Папа

Лазаревич
Помню, что здание больницы всегда было пустым и холодным. Каменный пол, выложенный плиткой с выщербленными от времени краями, оконные рамы в потрескавшейся облупленной краске. Палата в самом конце коридора, в торце, кровать в дальнем левом углу от входной двери.

Наркоз из целлулоидной маски пах сладким красным яблоком, мне резали мои любопытные глаза, вокруг них и, возможно, парочку другую тонких ниточных связок за ними, уже внутри головы. Вероятно, это всё произошло очень быстро, а вот томительное нескончаемое ожидание после было бесконечным. За окнами стылой больницы свинела поздняя леденистая осень, медсёстры меняли повязки быстрыми безжизненными пальцами, скрюченный покосившийся кран сплёвывал в раковину медленные капли.
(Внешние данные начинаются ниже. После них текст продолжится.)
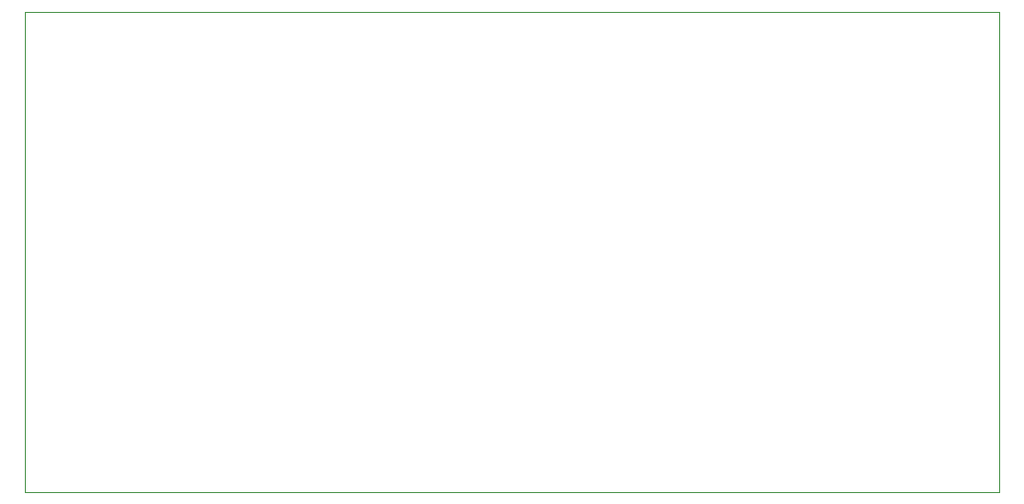
<source format=gm1>
G04 #@! TF.GenerationSoftware,KiCad,Pcbnew,(5.1.6)-1*
G04 #@! TF.CreationDate,2021-02-25T15:27:45+08:00*
G04 #@! TF.ProjectId,Light_detector_V1.0,4c696768-745f-4646-9574-6563746f725f,rev?*
G04 #@! TF.SameCoordinates,Original*
G04 #@! TF.FileFunction,Profile,NP*
%FSLAX46Y46*%
G04 Gerber Fmt 4.6, Leading zero omitted, Abs format (unit mm)*
G04 Created by KiCad (PCBNEW (5.1.6)-1) date 2021-02-25 15:27:45*
%MOMM*%
%LPD*%
G01*
G04 APERTURE LIST*
G04 #@! TA.AperFunction,Profile*
%ADD10C,0.050000*%
G04 #@! TD*
G04 APERTURE END LIST*
D10*
X17000000Y-60850000D02*
X100000000Y-60850000D01*
X17000000Y-20000000D02*
X99999999Y-19999999D01*
X99999999Y-19999999D02*
X100000000Y-60850000D01*
X17000000Y-20000000D02*
X17000000Y-60850000D01*
M02*

</source>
А вечером приходил папа. Присаживался на краешек постели, складывал на одеяло потёртую кожаную папку коричневого цвета с документами. Он работал в министерстве обороны. Мы разговаривали про то, как у меня дела, потом прогуливались медленным шагом по длинному коридору. По сто моих маленьких шагов в одну сторону и столько же обратно. И папа уходил, а я оставался в палате ждать, когда чёрные ветки дотянутся из-за ветра до оконных стёкол и начнут царапать их, стремясь проникнуть внутрь. Вокруг больницы был небольшой сквер со скрюченными стариками-деревьями. Видимо меняли трубы водоснабжения, и сквер был перекопан траншеями с перекинутыми через них дощатыми мостками.
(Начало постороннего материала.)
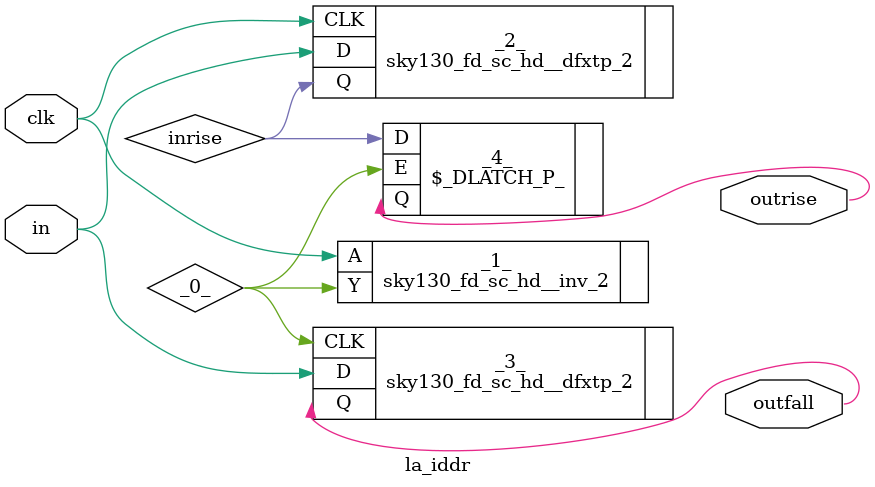
<source format=v>

module la_iddr(clk, in, outrise, outfall);
  wire _0_;
  input clk;
  input in;
  wire inrise;
  output outfall;
  output outrise;
  sky130_fd_sc_hd__inv_2 _1_ (
    .A(clk),
    .Y(_0_)
  );
  sky130_fd_sc_hd__dfxtp_2 _2_ (
    .CLK(clk),
    .D(in),
    .Q(inrise)
  );
  sky130_fd_sc_hd__dfxtp_2 _3_ (
    .CLK(_0_),
    .D(in),
    .Q(outfall)
  );
  \$_DLATCH_P_  _4_ (
    .D(inrise),
    .E(_0_),
    .Q(outrise)
  );
endmodule

</source>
В один из вечеров я попрощался с папой у входа в палату, стоял, держась за дверную ручку, провожал его взглядом, пока он не повернул за угол, на выход. Когда я медленно подошёл к своей постели, на ней лежала забытая папой коричневая папка с документами. Я схватил её и быстрым семенящим шагом просквозил по длинному коридору мимо поста дежурной медсестры. Она даже не заметила меня. Я выскочил на крыльцо. Старики-деревья скрипели под порывами холодного ветра, а я закричал в непроглядную темь: «Пааапа!». И увидел, как он торопится ко мне обратно, перепрыгивая через раскопанные траншеи.

Я отдал ему важные бумаги и отчего-то плакал потом, возвращаясь в палату. Как оказалось, от счастья.